Difference listings

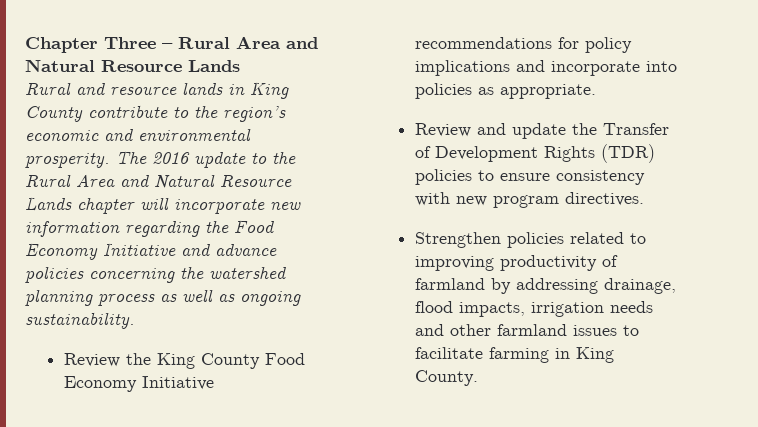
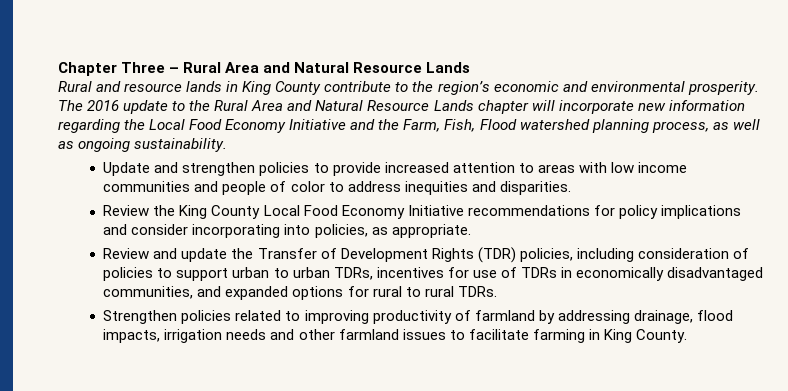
(229, 226) none -> [149,119,186,130] Local
[215,243,277,256] [25,266,204,283] advance policies concerning the -> [378,119,517,132] the Farm, Fish, Flood
[98,294,155,306] process -> [651,121,709,133] process,
(135, 320) none -> [103,162,687,176] [103,181,571,195] // Update and strengthen policies to provide increased attention to areas with low income communities and people of color to address inequities and disparities.
(261, 361) none -> [263,205,300,216] Local
[551,61,678,76] [415,83,473,99] incorporate into policies -> [131,224,368,238] consider incorporating into policies,
[415,169,646,185] [415,192,645,208] policies to ensure consistency with new program directives. -> [519,248,749,262] [103,267,764,281] [103,286,497,300] policies, including consideration of policies to support urban to urban TDRs, incentives for use of TDRs in economically disadvantaged communities, and expanded options for rural to rural TDRs.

## YOUR GOAL
Exactly as written, give every entry again, but not the pictures.

## TASK ANSWER
(229, 226) none -> [149,119,186,130] Local
[215,243,277,256] [25,266,204,283] advance policies concerning the -> [378,119,517,132] the Farm, Fish, Flood
[98,294,155,306] process -> [651,121,709,133] process,
(135, 320) none -> [103,162,687,176] [103,181,571,195] // Update and strengthen policies to provide increased attention to areas with low income communities and people of color to address inequities and disparities.
(261, 361) none -> [263,205,300,216] Local
[551,61,678,76] [415,83,473,99] incorporate into policies -> [131,224,368,238] consider incorporating into policies,
[415,169,646,185] [415,192,645,208] policies to ensure consistency with new program directives. -> [519,248,749,262] [103,267,764,281] [103,286,497,300] policies, including consideration of policies to support urban to urban TDRs, incentives for use of TDRs in economically disadvantaged communities, and expanded options for rural to rural TDRs.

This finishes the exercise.